#### Work to be completed:
Rewrite the lines from the line with "[0, 64, 332, 469]" to the line with "A: Yes, it is outdoors.", substituting "sky" for every "weather" and leaving everything else unchanged.
====== Record extracts ======
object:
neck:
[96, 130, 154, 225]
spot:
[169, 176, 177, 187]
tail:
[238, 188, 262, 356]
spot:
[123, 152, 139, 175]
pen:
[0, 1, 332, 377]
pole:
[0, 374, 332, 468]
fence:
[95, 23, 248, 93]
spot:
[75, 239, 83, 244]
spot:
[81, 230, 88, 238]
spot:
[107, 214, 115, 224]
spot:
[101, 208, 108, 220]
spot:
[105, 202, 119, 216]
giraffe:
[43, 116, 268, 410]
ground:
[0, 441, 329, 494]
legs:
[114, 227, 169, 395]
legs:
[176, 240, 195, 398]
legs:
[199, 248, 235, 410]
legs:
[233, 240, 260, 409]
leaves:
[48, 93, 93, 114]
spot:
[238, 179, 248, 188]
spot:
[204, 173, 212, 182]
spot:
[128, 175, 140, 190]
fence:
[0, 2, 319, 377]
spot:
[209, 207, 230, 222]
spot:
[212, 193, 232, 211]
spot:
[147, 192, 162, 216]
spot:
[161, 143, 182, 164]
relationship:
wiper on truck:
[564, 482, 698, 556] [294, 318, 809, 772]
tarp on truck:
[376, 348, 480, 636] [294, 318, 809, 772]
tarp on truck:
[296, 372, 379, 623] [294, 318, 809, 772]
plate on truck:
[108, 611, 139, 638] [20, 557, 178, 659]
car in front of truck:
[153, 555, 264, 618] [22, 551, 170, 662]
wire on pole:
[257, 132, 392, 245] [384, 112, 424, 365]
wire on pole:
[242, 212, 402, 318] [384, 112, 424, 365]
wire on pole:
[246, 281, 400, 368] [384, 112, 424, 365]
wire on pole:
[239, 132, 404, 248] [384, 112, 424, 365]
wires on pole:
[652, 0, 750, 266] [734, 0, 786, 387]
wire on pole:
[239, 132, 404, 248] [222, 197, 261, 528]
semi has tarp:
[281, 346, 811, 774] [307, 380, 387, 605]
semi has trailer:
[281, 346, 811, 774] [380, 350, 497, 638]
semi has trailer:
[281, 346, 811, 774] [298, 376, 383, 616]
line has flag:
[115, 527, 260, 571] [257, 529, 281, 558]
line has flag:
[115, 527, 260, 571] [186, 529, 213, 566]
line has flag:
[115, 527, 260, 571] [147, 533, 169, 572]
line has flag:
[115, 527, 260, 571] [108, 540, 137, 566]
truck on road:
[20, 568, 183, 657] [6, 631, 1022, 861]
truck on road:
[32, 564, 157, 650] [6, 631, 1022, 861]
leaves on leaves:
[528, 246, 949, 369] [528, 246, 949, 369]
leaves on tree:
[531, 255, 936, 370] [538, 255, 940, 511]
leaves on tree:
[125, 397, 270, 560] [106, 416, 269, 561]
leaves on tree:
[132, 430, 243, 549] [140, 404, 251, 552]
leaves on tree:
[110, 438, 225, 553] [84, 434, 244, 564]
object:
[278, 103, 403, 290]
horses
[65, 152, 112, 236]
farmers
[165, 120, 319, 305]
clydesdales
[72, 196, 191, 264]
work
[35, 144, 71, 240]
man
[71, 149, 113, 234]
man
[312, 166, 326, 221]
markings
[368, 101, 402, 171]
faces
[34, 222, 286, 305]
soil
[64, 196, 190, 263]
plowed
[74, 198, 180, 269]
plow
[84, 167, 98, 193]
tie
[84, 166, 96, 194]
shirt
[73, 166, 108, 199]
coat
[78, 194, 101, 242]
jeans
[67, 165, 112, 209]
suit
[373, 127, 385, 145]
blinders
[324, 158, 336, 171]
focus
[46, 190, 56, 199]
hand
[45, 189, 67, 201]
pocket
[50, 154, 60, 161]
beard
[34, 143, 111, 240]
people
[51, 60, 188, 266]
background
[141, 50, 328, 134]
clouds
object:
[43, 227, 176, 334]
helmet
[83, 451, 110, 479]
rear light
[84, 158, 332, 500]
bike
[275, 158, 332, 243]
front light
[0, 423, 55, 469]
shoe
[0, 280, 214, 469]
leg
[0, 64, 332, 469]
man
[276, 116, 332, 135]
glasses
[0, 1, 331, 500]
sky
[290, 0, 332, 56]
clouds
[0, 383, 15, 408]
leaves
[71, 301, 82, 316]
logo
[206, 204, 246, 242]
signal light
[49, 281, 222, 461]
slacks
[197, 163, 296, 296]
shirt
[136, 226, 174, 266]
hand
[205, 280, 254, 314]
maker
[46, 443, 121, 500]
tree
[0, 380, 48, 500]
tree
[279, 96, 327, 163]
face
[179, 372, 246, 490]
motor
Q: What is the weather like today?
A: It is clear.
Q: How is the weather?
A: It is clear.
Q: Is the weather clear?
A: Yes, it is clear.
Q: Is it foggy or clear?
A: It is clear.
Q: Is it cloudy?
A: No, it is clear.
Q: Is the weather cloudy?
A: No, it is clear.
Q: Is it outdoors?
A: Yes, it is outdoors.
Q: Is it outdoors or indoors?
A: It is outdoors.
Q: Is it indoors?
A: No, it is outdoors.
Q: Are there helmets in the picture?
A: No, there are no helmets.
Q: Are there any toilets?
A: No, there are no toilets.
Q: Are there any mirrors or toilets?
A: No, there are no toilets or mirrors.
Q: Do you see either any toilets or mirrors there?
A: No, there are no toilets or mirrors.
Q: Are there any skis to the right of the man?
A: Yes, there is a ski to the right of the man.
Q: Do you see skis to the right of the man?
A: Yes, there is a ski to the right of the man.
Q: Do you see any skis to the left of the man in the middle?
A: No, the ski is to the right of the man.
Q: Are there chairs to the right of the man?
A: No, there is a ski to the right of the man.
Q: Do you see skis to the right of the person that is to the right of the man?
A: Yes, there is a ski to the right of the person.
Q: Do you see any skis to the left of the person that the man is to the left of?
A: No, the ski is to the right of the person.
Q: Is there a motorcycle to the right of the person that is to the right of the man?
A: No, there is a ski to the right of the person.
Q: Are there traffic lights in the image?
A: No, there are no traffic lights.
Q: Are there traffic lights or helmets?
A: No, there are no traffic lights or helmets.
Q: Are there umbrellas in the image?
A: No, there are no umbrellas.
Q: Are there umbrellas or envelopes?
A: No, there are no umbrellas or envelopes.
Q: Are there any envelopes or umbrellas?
======
#### Answer to this exercise:
[0, 64, 332, 469]
man
[276, 116, 332, 135]
glasses
[0, 1, 331, 500]
sky
[290, 0, 332, 56]
clouds
[0, 383, 15, 408]
leaves
[71, 301, 82, 316]
logo
[206, 204, 246, 242]
signal light
[49, 281, 222, 461]
slacks
[197, 163, 296, 296]
shirt
[136, 226, 174, 266]
hand
[205, 280, 254, 314]
maker
[46, 443, 121, 500]
tree
[0, 380, 48, 500]
tree
[279, 96, 327, 163]
face
[179, 372, 246, 490]
motor
Q: What is the sky like today?
A: It is clear.
Q: How is the sky?
A: It is clear.
Q: Is the sky clear?
A: Yes, it is clear.
Q: Is it foggy or clear?
A: It is clear.
Q: Is it cloudy?
A: No, it is clear.
Q: Is the sky cloudy?
A: No, it is clear.
Q: Is it outdoors?
A: Yes, it is outdoors.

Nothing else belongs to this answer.